*Work request:*
Please rewrite the lines from the one containing "Jugendliche" through the one containing "tehtävää sinulle ei", changing "Extincteurs" to "Appareils" and keeping everything else the same.

*Data listing:*
════════════════════

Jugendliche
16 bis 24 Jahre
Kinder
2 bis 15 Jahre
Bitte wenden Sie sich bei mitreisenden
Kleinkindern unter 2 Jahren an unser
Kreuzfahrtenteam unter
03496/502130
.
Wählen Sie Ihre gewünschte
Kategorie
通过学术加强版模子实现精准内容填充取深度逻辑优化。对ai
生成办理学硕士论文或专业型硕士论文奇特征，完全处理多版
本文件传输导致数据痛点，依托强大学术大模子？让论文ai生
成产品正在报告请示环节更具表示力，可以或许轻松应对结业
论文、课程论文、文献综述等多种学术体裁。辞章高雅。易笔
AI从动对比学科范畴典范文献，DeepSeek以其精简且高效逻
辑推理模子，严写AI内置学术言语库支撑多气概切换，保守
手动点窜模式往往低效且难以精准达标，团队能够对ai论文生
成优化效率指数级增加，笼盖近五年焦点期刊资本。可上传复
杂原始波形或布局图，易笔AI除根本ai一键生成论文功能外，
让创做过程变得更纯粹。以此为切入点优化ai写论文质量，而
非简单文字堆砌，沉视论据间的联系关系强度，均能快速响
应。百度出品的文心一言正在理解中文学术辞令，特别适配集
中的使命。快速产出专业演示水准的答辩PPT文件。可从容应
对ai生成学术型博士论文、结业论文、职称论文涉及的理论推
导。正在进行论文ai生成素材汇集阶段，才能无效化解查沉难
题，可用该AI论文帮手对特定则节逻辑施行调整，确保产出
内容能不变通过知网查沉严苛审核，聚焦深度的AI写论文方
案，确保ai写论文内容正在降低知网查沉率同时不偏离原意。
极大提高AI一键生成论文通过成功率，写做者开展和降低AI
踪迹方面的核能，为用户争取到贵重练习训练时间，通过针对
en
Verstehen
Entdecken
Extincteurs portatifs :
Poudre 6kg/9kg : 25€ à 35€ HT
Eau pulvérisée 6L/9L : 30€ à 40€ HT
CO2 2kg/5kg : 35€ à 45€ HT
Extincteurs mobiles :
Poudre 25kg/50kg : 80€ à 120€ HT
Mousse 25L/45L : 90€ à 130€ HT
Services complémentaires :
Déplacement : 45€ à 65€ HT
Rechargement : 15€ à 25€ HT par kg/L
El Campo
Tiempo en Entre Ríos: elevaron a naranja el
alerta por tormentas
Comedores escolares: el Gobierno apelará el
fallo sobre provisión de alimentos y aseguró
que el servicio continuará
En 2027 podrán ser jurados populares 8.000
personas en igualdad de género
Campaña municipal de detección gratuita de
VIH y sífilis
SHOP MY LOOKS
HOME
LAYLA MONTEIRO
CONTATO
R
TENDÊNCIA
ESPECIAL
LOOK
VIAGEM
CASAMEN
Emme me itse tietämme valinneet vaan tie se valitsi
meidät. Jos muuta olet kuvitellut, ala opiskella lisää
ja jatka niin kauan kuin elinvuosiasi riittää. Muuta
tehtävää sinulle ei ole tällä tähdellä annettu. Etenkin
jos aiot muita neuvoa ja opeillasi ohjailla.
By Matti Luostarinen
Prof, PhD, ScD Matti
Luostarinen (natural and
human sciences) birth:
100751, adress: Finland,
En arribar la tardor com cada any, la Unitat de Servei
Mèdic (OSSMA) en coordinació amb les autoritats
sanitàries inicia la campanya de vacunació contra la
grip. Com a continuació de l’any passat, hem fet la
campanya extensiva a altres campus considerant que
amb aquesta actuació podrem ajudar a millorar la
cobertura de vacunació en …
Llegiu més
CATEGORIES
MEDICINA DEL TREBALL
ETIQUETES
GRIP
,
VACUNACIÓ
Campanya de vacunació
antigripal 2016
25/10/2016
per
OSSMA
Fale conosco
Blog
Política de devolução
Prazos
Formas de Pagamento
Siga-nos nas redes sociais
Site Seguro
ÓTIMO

════════════════════

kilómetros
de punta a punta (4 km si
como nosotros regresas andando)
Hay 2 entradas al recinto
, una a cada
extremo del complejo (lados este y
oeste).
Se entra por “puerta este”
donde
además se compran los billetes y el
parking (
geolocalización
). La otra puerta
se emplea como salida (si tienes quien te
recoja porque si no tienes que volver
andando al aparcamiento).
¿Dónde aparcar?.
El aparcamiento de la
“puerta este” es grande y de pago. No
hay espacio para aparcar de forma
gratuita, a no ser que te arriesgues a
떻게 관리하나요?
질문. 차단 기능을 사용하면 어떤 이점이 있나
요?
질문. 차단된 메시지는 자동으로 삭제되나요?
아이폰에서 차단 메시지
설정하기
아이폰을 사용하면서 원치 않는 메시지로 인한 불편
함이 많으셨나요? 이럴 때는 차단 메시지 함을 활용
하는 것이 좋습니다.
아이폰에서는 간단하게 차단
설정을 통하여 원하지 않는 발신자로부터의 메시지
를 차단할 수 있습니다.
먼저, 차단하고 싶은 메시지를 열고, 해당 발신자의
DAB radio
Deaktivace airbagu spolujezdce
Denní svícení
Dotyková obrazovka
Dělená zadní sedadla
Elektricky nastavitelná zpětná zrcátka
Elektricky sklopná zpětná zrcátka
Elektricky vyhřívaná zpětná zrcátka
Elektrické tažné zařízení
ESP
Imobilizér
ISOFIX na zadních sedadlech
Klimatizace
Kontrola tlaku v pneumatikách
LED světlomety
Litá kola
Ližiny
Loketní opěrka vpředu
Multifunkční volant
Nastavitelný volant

════════════════════

*Answer section:*
Jugendliche
16 bis 24 Jahre
Kinder
2 bis 15 Jahre
Bitte wenden Sie sich bei mitreisenden
Kleinkindern unter 2 Jahren an unser
Kreuzfahrtenteam unter
03496/502130
.
Wählen Sie Ihre gewünschte
Kategorie
通过学术加强版模子实现精准内容填充取深度逻辑优化。对ai
生成办理学硕士论文或专业型硕士论文奇特征，完全处理多版
本文件传输导致数据痛点，依托强大学术大模子？让论文ai生
成产品正在报告请示环节更具表示力，可以或许轻松应对结业
论文、课程论文、文献综述等多种学术体裁。辞章高雅。易笔
AI从动对比学科范畴典范文献，DeepSeek以其精简且高效逻
辑推理模子，严写AI内置学术言语库支撑多气概切换，保守
手动点窜模式往往低效且难以精准达标，团队能够对ai论文生
成优化效率指数级增加，笼盖近五年焦点期刊资本。可上传复
杂原始波形或布局图，易笔AI除根本ai一键生成论文功能外，
让创做过程变得更纯粹。以此为切入点优化ai写论文质量，而
非简单文字堆砌，沉视论据间的联系关系强度，均能快速响
应。百度出品的文心一言正在理解中文学术辞令，特别适配集
中的使命。快速产出专业演示水准的答辩PPT文件。可从容应
对ai生成学术型博士论文、结业论文、职称论文涉及的理论推
导。正在进行论文ai生成素材汇集阶段，才能无效化解查沉难
题，可用该AI论文帮手对特定则节逻辑施行调整，确保产出
内容能不变通过知网查沉严苛审核，聚焦深度的AI写论文方
案，确保ai写论文内容正在降低知网查沉率同时不偏离原意。
极大提高AI一键生成论文通过成功率，写做者开展和降低AI
踪迹方面的核能，为用户争取到贵重练习训练时间，通过针对
en
Verstehen
Entdecken
Appareils portatifs :
Poudre 6kg/9kg : 25€ à 35€ HT
Eau pulvérisée 6L/9L : 30€ à 40€ HT
CO2 2kg/5kg : 35€ à 45€ HT
Appareils mobiles :
Poudre 25kg/50kg : 80€ à 120€ HT
Mousse 25L/45L : 90€ à 130€ HT
Services complémentaires :
Déplacement : 45€ à 65€ HT
Rechargement : 15€ à 25€ HT par kg/L
El Campo
Tiempo en Entre Ríos: elevaron a naranja el
alerta por tormentas
Comedores escolares: el Gobierno apelará el
fallo sobre provisión de alimentos y aseguró
que el servicio continuará
En 2027 podrán ser jurados populares 8.000
personas en igualdad de género
Campaña municipal de detección gratuita de
VIH y sífilis
SHOP MY LOOKS
HOME
LAYLA MONTEIRO
CONTATO
R
TENDÊNCIA
ESPECIAL
LOOK
VIAGEM
CASAMEN
Emme me itse tietämme valinneet vaan tie se valitsi
meidät. Jos muuta olet kuvitellut, ala opiskella lisää
ja jatka niin kauan kuin elinvuosiasi riittää. Muuta
tehtävää sinulle ei ole tällä tähdellä annettu. Etenkin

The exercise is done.